▸ Text:
* * * * *

Time has come and I need to make a custom tap for my boring head, in question is a M8x0,5

For this step I made a lot of reserach, in this forum and the net, but all I can get is a confusing 1000 metods to archieve the hardening process

some are extreme simple like "heat to cherry-red then quenching then temper", other come with a full cientific explanation and lots of temperatures ranges etc...

I only need to harder my custom tap (not made yet) at my home and I dont know how to proceed, this is all I have found and confused myself:

first heat up to "cherry-red", with a magnet check for the critical point (ok I understand it)

then quench the tap intro ???

1) water (ambient temperature or with ice cubes I dont know the diference): this as far as I know will give me the max hardening, but the steel will be too brittle.

2) oil: this will made it a little less brittle, but still brittle (cant tell more ???)

For like 30-60 seconds

Then the tempering:

First of, clean the black finish on the tool to see the steel color, then heat up to a emmmm straw color (white yellow I believe) or at any color depending the hardeness requiered (I seen a lots of color and degree list for tempering)

Then I dont know, some people let it slow cool in the air, some other quench it again I dont know in water or oil..

All I got is: 8mm Silver steel rod, a butane/propane torch, a magnet and burned motor oil

nothing to measure the temperature or a powerfull oven to let it temper for 2 hours (only a kitchen oven)

how I should proced? my thoughts:

Heat to the point that is not magnetic, then quench on oil then heat to yellow "straw" color then... ???

* * * * *

▸ Data supplied:

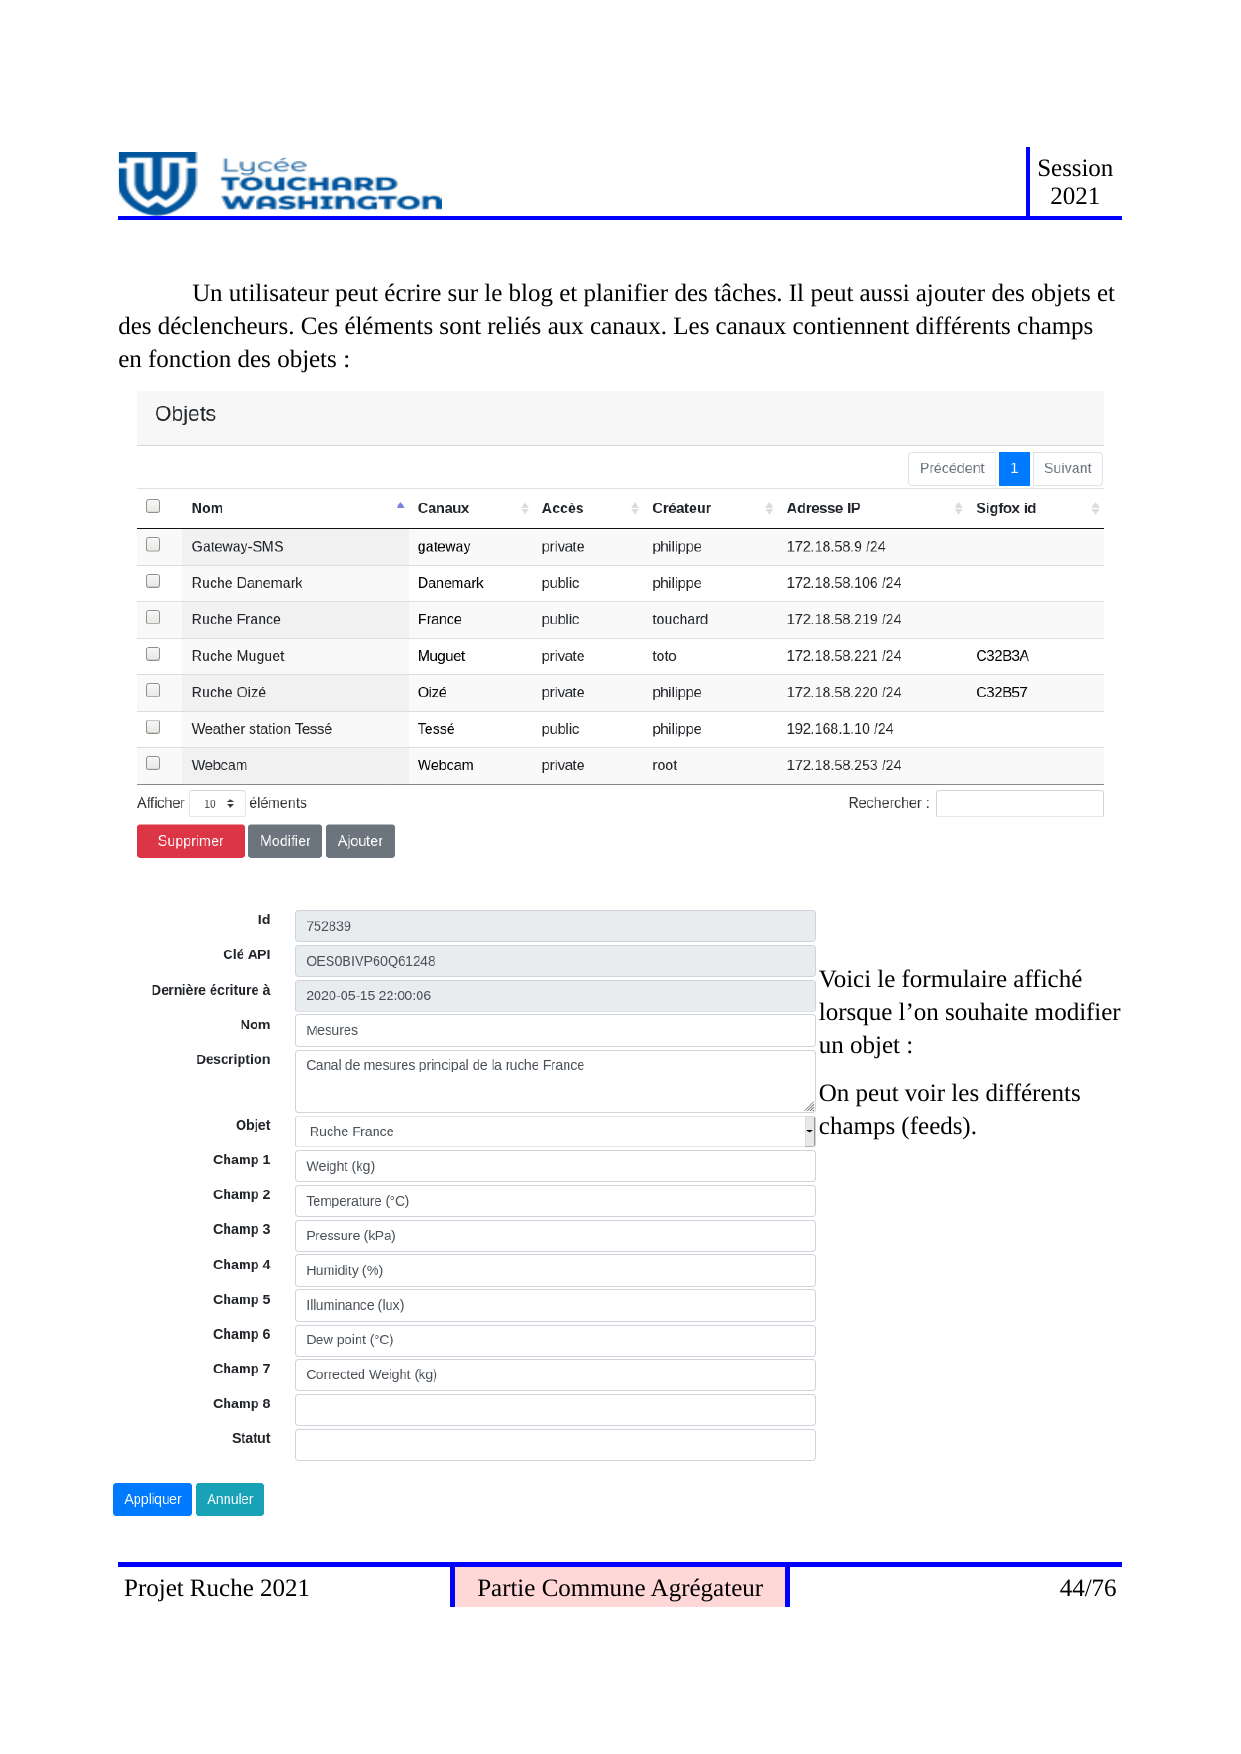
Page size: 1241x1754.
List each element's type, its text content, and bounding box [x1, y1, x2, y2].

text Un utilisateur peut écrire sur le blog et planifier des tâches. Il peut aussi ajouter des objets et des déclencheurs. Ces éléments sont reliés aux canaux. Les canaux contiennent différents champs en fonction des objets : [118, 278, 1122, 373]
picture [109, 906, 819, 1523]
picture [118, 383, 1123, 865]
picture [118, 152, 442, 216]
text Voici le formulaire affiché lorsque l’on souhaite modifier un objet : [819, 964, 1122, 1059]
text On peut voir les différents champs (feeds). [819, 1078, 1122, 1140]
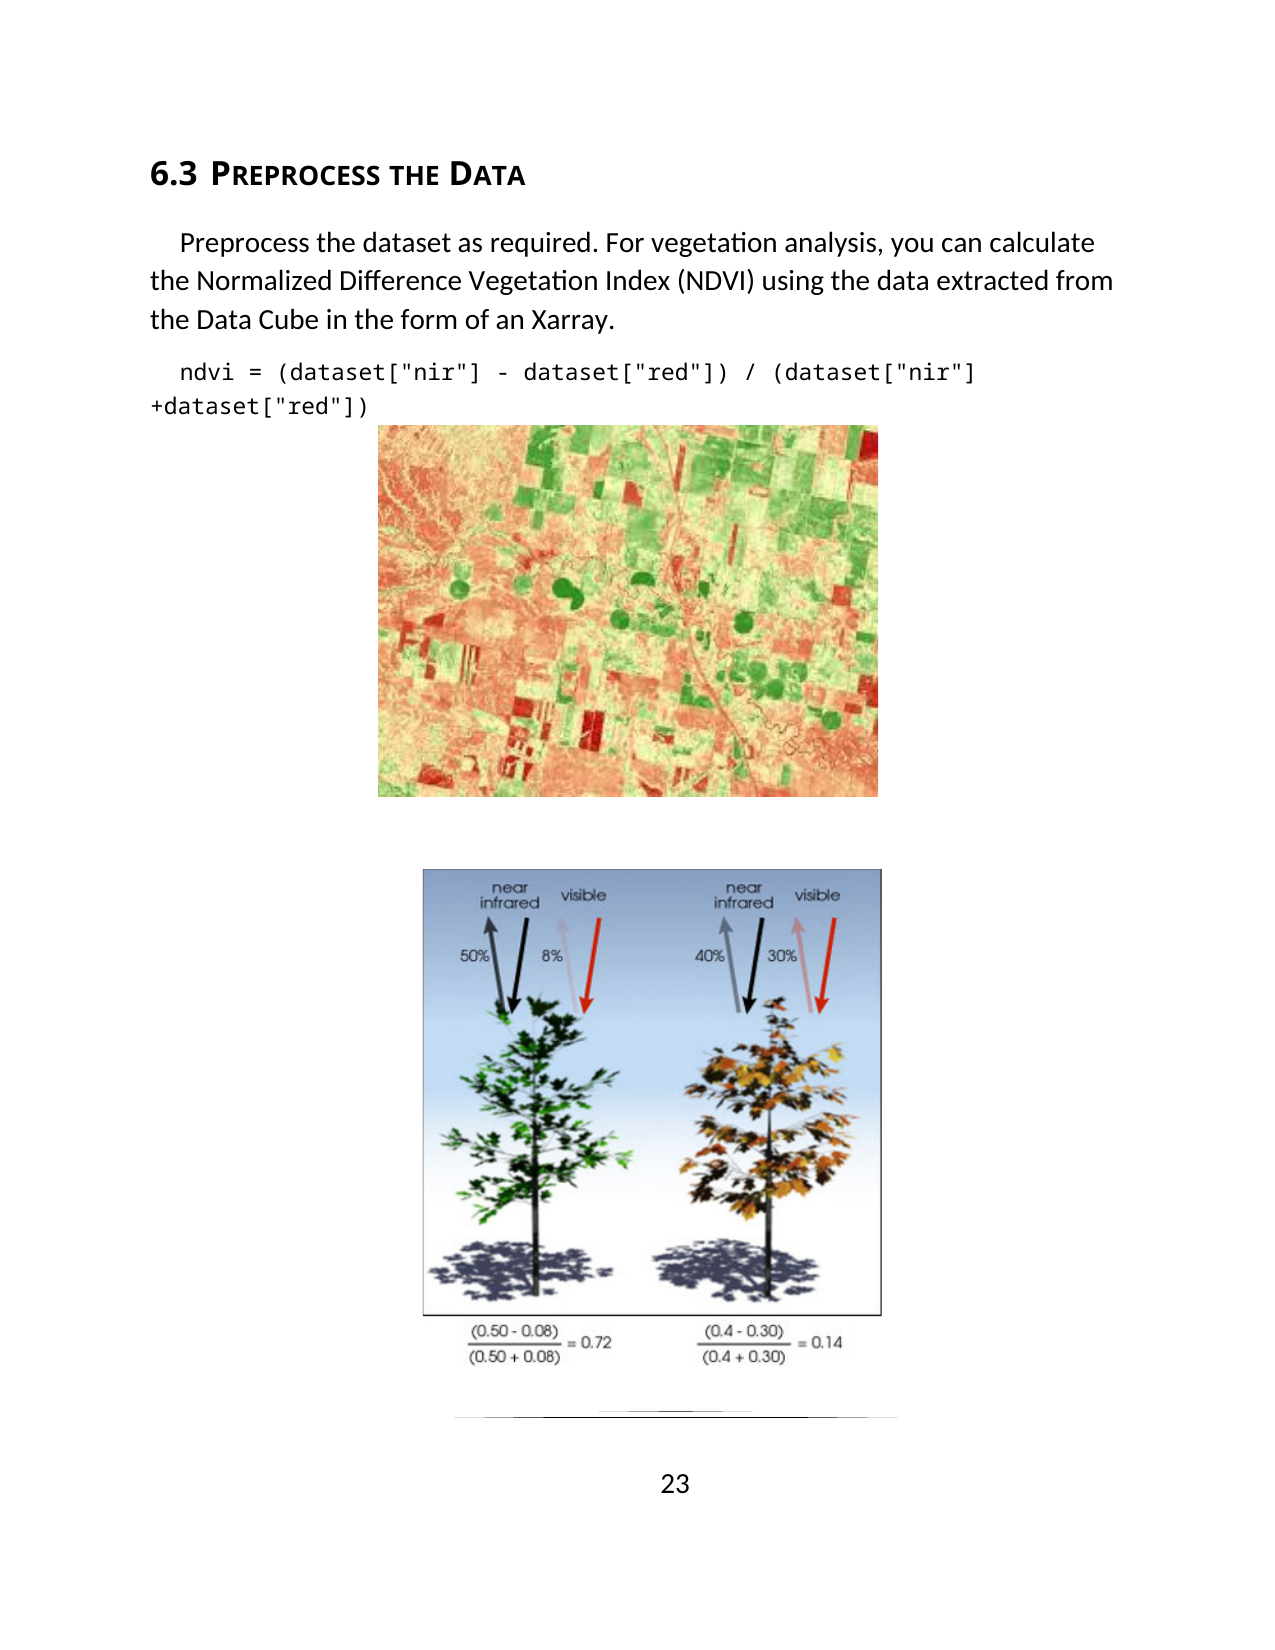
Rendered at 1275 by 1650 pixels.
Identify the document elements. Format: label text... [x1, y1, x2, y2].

* * * * *

▸ Given instruction 1:
Answer these questions from the text about hardening a custom tap:
(a) What thread size is the tap to be made?
(b) What rod is available to make it from?
(c) What tool is used to check for the critical point while heating?
▸ Given instruction 2: Please write out all the entries above again, replacing "bounding box" with "boundary box" and keeping everything else the same. Leave the pictures out of your answer.

▸ Task response 1:
(a) M8x0,5
(b) An 8mm silver steel rod
(c) A magnet

▸ Task response 2:
Page size: 1241x1754.
List each element's type, its text content, and boundary box [x1, y1, x2, y2].

text Un utilisateur peut écrire sur le blog et planifier des tâches. Il peut aussi ajouter des objets et des déclencheurs. Ces éléments sont reliés aux canaux. Les canaux contiennent différents champs en fonction des objets : [118, 278, 1122, 373]
picture [109, 906, 819, 1523]
picture [118, 383, 1123, 865]
picture [118, 152, 442, 216]
text Voici le formulaire affiché lorsque l’on souhaite modifier un objet : [819, 964, 1122, 1059]
text On peut voir les différents champs (feeds). [819, 1078, 1122, 1140]
Rendered at 1275 by 1650 pixels.
Identify the document elements. Format: label text... [x1, y1, x2, y2].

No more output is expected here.